FCommunity structure and OTU diversity recovered by gyrB phyloTAGs. Progressive clustering of gyrB phyloTAG sequences at decreasing levels of amino acid identity (based on conceptually translated nucleotide sequences) reconstructs the diversity and number of taxa within the Lachnospiraceae at different phylogenetic depths. Branches in cladogram are colored according to level of identity at which sequences are clustered. Four major branches (i.e., lineages) occur when clustered at 55% amino acid identity (black), 5 at 60% identity (turquoise), 12 at 65% identity (blue), and so on, with amount of diversification at lower taxonomic scales being highly variable among lineages.

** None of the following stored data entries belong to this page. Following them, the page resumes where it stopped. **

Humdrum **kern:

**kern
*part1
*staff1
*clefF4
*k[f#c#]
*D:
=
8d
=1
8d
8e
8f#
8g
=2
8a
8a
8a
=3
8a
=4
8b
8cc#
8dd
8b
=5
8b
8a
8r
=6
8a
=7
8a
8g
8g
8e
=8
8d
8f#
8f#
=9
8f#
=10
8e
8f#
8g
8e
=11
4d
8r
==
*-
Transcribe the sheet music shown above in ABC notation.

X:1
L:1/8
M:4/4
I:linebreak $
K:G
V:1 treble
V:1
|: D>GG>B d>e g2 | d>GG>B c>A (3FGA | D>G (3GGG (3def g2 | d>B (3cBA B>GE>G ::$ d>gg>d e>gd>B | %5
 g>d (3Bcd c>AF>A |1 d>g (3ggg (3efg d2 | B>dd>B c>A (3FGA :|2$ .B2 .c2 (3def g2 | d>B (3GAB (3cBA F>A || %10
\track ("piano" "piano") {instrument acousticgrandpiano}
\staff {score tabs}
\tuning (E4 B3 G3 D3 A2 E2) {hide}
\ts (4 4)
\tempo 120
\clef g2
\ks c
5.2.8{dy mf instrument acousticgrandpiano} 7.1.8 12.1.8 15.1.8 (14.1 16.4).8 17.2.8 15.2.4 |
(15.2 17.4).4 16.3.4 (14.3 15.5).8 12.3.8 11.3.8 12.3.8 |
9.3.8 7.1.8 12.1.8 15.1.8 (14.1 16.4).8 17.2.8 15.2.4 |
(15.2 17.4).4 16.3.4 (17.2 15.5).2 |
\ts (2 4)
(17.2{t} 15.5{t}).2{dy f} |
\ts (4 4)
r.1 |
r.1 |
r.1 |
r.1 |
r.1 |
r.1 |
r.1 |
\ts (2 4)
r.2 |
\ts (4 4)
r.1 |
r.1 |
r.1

Black circles at the terminal end of each branch are sized according to the number of sequences affiliated to a cluster at levels >95% amino acid identity, and the five largest clusters are labeled with roman numerals (I–V). The inset shows the fine-level resolution of OTU variation in Lachnospiraceae cluster I. In this case, progressive clustering of gyrB phyloTAGs was performed on nucleotide sequences and revealed that most of the sequence variation assorts into 99% OTUs, that is, at the level of closely related strains within species.